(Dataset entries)
===

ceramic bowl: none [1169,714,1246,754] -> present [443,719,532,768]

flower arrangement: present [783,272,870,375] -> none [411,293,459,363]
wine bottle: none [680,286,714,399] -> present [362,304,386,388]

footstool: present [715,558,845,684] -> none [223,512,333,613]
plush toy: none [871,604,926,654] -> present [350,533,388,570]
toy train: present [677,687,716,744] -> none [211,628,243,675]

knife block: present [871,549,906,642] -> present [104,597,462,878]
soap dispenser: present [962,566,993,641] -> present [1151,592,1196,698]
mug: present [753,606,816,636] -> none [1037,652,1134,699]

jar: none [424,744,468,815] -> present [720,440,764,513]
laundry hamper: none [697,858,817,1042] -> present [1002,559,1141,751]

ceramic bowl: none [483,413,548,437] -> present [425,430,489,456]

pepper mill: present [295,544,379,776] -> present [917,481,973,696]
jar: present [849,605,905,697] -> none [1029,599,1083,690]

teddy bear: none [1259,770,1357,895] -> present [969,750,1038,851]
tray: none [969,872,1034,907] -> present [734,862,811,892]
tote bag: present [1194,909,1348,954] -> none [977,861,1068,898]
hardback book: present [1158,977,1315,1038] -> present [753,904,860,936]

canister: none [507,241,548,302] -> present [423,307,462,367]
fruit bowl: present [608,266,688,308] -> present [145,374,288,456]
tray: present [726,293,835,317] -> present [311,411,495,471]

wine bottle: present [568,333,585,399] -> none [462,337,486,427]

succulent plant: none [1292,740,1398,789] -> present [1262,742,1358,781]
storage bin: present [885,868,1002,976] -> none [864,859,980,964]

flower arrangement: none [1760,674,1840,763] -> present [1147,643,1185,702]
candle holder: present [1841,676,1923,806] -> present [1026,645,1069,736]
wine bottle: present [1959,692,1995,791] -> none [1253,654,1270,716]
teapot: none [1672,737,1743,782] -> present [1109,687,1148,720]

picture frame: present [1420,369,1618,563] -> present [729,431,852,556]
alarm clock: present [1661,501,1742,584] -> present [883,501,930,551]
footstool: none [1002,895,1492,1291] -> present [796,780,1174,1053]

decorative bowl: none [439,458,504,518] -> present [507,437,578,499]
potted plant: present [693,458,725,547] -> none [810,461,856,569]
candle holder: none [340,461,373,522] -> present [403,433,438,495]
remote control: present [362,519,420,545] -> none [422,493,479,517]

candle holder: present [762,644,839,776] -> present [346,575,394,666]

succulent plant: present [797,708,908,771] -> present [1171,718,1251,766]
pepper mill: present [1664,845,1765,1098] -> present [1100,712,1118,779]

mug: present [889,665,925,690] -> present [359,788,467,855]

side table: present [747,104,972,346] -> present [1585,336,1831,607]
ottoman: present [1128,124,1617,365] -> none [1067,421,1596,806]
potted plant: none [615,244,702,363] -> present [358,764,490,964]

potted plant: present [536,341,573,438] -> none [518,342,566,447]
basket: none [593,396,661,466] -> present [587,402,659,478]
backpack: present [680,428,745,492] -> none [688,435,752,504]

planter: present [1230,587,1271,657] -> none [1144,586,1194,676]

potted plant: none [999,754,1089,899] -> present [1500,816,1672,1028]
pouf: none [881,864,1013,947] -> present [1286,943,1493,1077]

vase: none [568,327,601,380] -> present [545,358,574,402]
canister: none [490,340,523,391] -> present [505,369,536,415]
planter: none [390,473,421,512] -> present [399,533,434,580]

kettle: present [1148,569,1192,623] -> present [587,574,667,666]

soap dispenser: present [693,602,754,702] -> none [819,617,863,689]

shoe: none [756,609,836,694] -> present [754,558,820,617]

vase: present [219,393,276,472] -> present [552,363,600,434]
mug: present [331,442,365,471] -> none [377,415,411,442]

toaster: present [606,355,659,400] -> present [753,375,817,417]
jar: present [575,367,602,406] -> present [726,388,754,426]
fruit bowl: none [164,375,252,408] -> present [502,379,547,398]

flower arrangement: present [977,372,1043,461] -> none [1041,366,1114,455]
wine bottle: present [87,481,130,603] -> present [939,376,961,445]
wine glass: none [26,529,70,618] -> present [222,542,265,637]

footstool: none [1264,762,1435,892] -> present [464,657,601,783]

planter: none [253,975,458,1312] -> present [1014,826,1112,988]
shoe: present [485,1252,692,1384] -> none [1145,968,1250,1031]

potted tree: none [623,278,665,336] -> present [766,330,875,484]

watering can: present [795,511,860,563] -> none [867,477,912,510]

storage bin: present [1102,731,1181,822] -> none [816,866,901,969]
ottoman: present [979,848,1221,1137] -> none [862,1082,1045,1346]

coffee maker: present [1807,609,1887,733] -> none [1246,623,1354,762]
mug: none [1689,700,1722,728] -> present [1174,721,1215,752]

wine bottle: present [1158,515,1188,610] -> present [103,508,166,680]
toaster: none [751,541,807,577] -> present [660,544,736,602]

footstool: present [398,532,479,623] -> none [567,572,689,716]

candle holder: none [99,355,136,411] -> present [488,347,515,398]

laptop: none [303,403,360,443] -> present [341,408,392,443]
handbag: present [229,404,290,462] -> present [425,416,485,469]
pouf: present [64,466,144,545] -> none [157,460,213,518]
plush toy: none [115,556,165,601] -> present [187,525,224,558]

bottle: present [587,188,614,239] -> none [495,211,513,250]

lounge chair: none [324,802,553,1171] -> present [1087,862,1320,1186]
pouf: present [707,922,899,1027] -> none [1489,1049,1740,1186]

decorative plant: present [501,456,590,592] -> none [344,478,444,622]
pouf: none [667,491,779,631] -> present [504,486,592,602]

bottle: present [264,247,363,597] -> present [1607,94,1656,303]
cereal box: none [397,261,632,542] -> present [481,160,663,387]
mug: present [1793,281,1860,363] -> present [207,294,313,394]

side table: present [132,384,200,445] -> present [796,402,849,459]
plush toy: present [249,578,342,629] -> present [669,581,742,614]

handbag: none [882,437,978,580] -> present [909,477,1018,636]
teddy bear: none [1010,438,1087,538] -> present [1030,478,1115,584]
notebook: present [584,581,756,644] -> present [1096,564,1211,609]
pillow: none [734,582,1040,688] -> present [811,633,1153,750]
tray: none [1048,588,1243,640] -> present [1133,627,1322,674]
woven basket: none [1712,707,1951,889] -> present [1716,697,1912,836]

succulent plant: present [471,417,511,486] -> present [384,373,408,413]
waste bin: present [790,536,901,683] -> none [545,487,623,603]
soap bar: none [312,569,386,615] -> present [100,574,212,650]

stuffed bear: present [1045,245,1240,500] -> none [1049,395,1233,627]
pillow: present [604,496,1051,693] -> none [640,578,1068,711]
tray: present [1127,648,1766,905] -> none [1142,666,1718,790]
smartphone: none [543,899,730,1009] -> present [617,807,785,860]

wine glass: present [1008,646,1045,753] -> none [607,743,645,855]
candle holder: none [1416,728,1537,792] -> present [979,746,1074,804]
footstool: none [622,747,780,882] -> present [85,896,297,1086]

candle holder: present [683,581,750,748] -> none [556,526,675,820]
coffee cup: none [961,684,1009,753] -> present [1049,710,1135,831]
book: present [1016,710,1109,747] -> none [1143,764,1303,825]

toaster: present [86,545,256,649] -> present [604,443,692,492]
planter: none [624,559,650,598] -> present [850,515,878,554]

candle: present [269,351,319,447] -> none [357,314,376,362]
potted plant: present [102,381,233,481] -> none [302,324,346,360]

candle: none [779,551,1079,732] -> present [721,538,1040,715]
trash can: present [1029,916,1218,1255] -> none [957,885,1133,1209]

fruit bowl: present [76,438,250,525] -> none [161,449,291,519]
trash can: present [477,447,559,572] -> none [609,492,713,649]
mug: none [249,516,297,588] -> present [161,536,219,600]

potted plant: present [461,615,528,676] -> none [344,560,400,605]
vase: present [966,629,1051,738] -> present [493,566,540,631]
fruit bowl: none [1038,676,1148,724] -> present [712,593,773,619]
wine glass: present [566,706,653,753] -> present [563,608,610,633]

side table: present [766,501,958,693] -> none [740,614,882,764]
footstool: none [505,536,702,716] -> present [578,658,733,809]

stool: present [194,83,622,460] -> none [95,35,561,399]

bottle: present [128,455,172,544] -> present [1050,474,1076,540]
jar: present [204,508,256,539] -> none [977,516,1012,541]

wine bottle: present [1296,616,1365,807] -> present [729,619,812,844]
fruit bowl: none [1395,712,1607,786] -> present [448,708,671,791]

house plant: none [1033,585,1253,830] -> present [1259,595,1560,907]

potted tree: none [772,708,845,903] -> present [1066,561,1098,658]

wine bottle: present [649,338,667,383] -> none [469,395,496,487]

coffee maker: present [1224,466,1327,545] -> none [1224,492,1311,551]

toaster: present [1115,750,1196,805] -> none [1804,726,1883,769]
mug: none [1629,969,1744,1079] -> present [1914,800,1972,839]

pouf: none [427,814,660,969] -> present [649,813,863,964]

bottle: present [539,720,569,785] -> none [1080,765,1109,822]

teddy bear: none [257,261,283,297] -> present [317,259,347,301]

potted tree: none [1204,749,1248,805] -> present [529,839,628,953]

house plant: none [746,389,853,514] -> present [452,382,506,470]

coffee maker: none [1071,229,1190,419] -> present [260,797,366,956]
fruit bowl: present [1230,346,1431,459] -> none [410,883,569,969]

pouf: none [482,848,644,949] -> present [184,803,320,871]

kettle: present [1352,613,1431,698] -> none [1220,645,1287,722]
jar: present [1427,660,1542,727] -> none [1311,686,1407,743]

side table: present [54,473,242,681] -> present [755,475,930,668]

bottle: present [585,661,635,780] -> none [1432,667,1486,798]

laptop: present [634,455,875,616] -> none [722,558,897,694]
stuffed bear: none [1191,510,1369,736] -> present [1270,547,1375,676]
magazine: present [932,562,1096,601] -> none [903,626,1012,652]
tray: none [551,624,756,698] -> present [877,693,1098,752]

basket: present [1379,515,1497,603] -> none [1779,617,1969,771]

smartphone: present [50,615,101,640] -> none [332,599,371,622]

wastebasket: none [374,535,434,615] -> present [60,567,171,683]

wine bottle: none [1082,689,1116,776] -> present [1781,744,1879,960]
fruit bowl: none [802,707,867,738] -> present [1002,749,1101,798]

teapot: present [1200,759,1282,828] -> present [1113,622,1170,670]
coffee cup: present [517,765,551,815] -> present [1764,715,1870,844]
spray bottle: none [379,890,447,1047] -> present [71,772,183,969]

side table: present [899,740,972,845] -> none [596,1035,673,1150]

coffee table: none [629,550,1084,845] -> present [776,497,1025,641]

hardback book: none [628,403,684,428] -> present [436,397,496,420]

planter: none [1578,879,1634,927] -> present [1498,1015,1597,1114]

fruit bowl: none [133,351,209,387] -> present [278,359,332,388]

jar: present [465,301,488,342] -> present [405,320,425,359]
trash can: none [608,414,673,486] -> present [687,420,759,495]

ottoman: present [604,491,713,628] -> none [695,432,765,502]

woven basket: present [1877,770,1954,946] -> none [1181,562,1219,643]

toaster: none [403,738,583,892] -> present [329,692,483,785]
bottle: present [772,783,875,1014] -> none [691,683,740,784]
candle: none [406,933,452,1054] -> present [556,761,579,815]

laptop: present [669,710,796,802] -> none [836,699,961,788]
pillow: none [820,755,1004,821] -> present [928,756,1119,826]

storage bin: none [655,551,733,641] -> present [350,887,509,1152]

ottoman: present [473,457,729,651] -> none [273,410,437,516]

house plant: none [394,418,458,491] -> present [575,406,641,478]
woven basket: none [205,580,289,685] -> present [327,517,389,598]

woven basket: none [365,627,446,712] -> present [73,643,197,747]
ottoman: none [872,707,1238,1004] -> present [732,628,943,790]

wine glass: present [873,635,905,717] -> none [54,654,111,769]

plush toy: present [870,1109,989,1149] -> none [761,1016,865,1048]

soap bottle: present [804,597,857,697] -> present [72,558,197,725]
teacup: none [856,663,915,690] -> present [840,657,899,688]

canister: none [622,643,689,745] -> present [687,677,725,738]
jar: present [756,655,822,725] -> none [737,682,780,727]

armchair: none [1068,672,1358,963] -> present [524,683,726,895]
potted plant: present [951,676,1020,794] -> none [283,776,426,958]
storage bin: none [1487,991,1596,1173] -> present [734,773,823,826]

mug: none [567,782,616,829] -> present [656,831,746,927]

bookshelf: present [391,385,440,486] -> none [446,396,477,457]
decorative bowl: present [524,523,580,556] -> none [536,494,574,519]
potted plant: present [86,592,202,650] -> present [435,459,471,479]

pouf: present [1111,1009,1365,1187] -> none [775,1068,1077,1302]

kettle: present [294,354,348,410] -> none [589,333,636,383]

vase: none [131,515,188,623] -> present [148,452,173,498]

===

__REQUIRED ACTION__: Every line from the line containing "planter: present [1230,587,1271,657]" through the line containing "shoe: none [756,609,836,694]" in the records above must be retyped exactly. Leave out the rest.

__YOUR RESPONSE__:
planter: present [1230,587,1271,657] -> none [1144,586,1194,676]

potted plant: none [999,754,1089,899] -> present [1500,816,1672,1028]
pouf: none [881,864,1013,947] -> present [1286,943,1493,1077]

vase: none [568,327,601,380] -> present [545,358,574,402]
canister: none [490,340,523,391] -> present [505,369,536,415]
planter: none [390,473,421,512] -> present [399,533,434,580]

kettle: present [1148,569,1192,623] -> present [587,574,667,666]

soap dispenser: present [693,602,754,702] -> none [819,617,863,689]

shoe: none [756,609,836,694] -> present [754,558,820,617]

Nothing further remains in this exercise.